Ein Ort der Demut, dort erkennst du scharf:
Dass du ein Mensch nur bist, der nichts behalten darf.
Ein Ort der Weisheit, wo du deinen Wanst
Für neue Lüste präparieren kannst.
Wo man, indem man leiblich lieblich ruht
Sanft, doch mit Nachdruck etwas für sich tut.“1
Für Martin Luther (1483 – 1546) war es hingegen ein Ort der Versuchung. Kurz vor Weihnachten 1531 erinnerte der deutschen Reformator an den Reim vom Teufel, der einen Mönch auf dem Abort dabei ertappt, das erste Breviergebet des Tages zu lesen.

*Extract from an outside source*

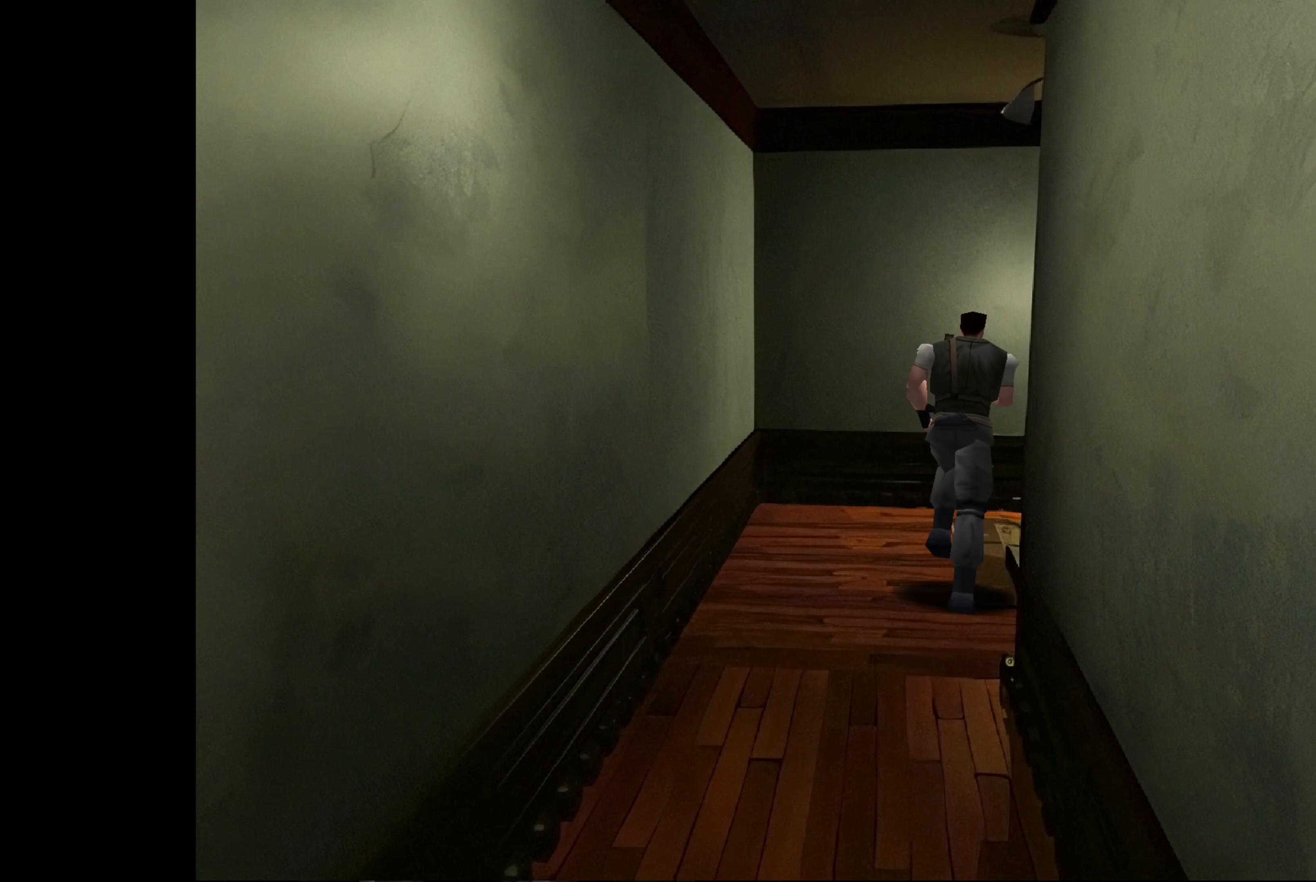
{"buttons": ["CIRCLE"], "left_stick": "up", "right_stick": "center", "events": [[450, "left_stick", "up"]]}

Teufel: „Du Mönch auf der Latrine
darfst hier nicht die Mette lesen!
Mönch: Ich reinige meine Därme
und verehre Gott den Allmächtigen
dir gebührt, was nach unten weicht,
dem allmächtigen Gott, was nach oben steigt!“2
Louis-Sébastien Mercier (1740 – 1814) ging noch einen Schritt weiter. Für ihn verkörperten das stille Örtchen und die dazugehörige Infrastruktur das Inferno. In seinem Werk Tableau de Paris äußerte er 1781:
„Drei Viertel der Latrinen sind schmutzig, entsetzlich und ekelerregend. Die Architekten verlegten ihre Röhren aufs Geratewohl; und nichts muss einen Fremden mehr erwundern, als ein Amphitheater von Latrinen zu sehen, die einen über den anderen sitzend, an die Treppen stoßend, neben den Türen, ganz nahe bei den Küchen und von überall her den widerlichsten Geruch ausströmend. Die zu engen Röhren verstopfen leicht; die Fäkalien häufen sich säulenartig an, steigen bis zum Abtrittsitz hoch, das überlastete Rohr platzt: das Haus ist überflutet. Die Kinder ängstigen sich vor diesen verseuchten Löchern; sie glauben, dort sei der Weg zur Hölle.“3
Wer heute das stille Örtchen aufsucht, denkt nicht im entferntesten daran, hier dem Teufel zu begegnen. Und auch wenn heutige öffentliche Toiletten teilweise noch an die Zustände erinnern, die nicht weit von Merciers Beschreibung entfernt sind, so bietet das Badezimmer zu Hause eine Bequemlichkeit, die niemanden Ekel oder Abscheu empfinden lässt. Im Gegenteil, wir akzeptieren die Toilette mit Wasserspülung als eine Selbstverständlichkeit. Aber die Toilette bietet uns noch mehr: Im Durchschnitt verbringen wir fast ein Jahr unseres Lebens auf ihr.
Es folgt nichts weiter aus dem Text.